Vision is well developed in most snakes, but many burrowing snakes are virtually blind. The sense of smell is acute and is relied on to a large extent in hunting food. Snakes have an auxiliary chemical sense that is widely employed during most activities. The tongue flicks out, picking up odors and carrying them to the roof of the mouth into contact with a sensory receptor called Jacobson's organ. The tongue also receives touch stimuli. Snakes are deaf to airborne sounds. Thus a rattlesnake does not hear the sound of another snake's rattle, nor does the cobra hear the snake-charmer's flute. They can perceive vibrations through the ground or whatever they are resting on, however. The pit vipers, as well as some boas and pythons, have another kind of sense organ, a heat receptor that can perceive small differences in temperature. In the pit vipers the heat receptor is located in the facial pit, between the eye and nostril, that gives the subfamily its name; in the boas and pythons the receptor is located along the labial pits. By means of these receptors the snakes can locate and seize warm-blooded prey at night.

All snakes are carnivorous, eating a variety of animal life from insects, spiders, and snails to frogs, mice, and rats. Oddly, a number of snakes eat only other kinds of snakes.


Snakes reproduce either by laying eggs, which the female usually abandons in some secluded spot, or by bringing forth living young, which are also abandoned. Eggs and young may number as many as 100 at one time, but much smaller clutches are usual. Parental care is entirely absent so far as the young are concerned, but a few species guard the eggs during incubation, and the female python actually broods them. Growth is fairly rapid, and the young reach maturity in from one to five years. The greatest age known to have been attained by any snake is more than 30 years for the boa constrictor, Middle American burrowing python, Indian python, ball python, and timber rattlesnake.
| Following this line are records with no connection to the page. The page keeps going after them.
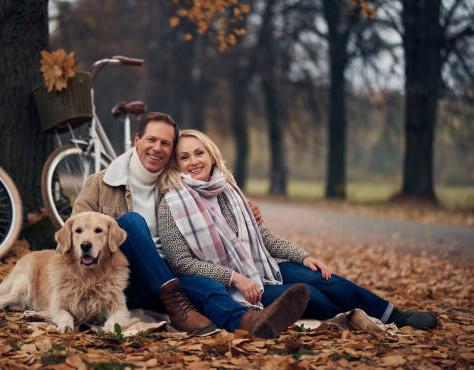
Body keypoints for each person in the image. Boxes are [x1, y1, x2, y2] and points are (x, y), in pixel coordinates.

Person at [157, 129, 438, 331]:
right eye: (184, 157)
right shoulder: (172, 204)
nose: (194, 161)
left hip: (261, 268)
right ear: (176, 164)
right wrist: (235, 278)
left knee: (324, 278)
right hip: (226, 285)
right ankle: (354, 319)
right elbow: (181, 264)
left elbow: (261, 236)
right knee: (308, 294)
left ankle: (395, 316)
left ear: (211, 155)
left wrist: (303, 257)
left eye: (199, 153)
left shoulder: (227, 190)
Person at [72, 113, 310, 338]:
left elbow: (213, 202)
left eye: (165, 143)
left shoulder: (177, 186)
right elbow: (76, 238)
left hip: (171, 279)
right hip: (122, 280)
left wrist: (247, 210)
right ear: (137, 140)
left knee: (207, 287)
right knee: (131, 223)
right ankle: (178, 305)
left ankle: (248, 322)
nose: (157, 148)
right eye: (151, 140)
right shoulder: (99, 184)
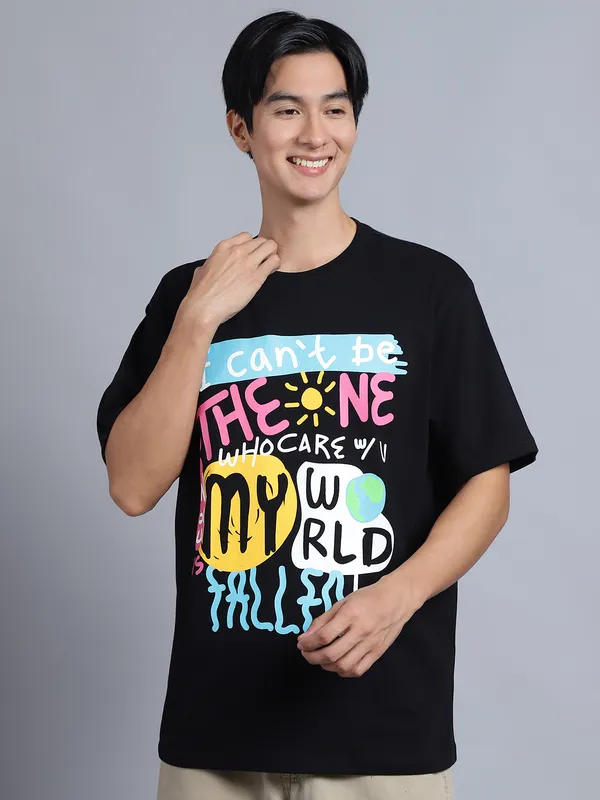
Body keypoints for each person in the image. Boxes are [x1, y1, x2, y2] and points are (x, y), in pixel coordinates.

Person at [96, 10, 538, 800]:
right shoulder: (187, 297)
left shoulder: (428, 288)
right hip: (216, 738)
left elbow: (488, 480)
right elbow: (131, 485)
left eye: (336, 108)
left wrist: (398, 596)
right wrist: (198, 320)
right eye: (286, 108)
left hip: (383, 735)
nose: (315, 133)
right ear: (241, 128)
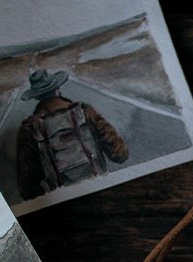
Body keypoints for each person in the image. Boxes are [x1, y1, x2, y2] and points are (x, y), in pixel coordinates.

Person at [15, 68, 129, 199]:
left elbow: (27, 189)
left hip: (63, 200)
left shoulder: (29, 129)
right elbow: (120, 154)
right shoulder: (84, 111)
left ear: (36, 97)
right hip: (99, 188)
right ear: (57, 89)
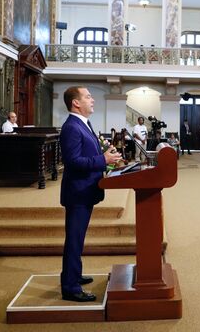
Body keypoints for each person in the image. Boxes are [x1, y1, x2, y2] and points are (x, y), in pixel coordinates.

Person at [59, 86, 122, 302]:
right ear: (76, 103)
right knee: (74, 240)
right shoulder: (71, 127)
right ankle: (70, 287)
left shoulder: (83, 124)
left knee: (78, 238)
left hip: (86, 190)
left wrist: (106, 156)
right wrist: (103, 160)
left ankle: (74, 275)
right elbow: (73, 162)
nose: (92, 100)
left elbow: (88, 153)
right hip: (78, 193)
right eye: (88, 97)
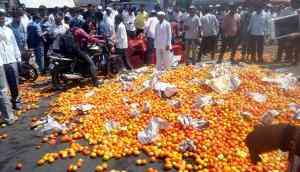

Snakes are found in all the warmer parts of the world, except on a number of oceanic islands. They occur north of the Arctic Circle in Europe, but the number of kinds decreases rapidly from the Tropics poleward. More than 2500 different species are known. They are classified in 10 to 14 families, depending on the system of classification employed. The family Colubridae is the largest family and includes the most common snakes on all continents except Australia, where the Elapidae outnumber all others. This latter group includes some of the most deadly snakes in the world, such as the mambas, cobras, and coral snakes. Two other important groups of venomous snakes are the pit vipers, including the rattlesnakes, the bushmaster, and the fer-de-lance, of the subfamily Crotalinae, and the true vipers, including the adders, of the subfamily Viperinae, both groups are usually placed in the family Viperidae. The largest snakes in the world are members of the family Boidae, which includes the boas, and the family Pythonidae, which includes the pythons. Some members of these families never attain a length of more than 0.6 m (2 ft); the giants occasionally reach a size of 8 to 10 m (26 to 33 ft).

Snakes, through their carnivorous food habits, often play an important part in preserving the balance of life, particularly in the control of such pests as rodents, which tend to multiply at a rapid rate. Snakes are consequently of great service to agriculture in keeping down the numbers of injurious species that afflict the farmer.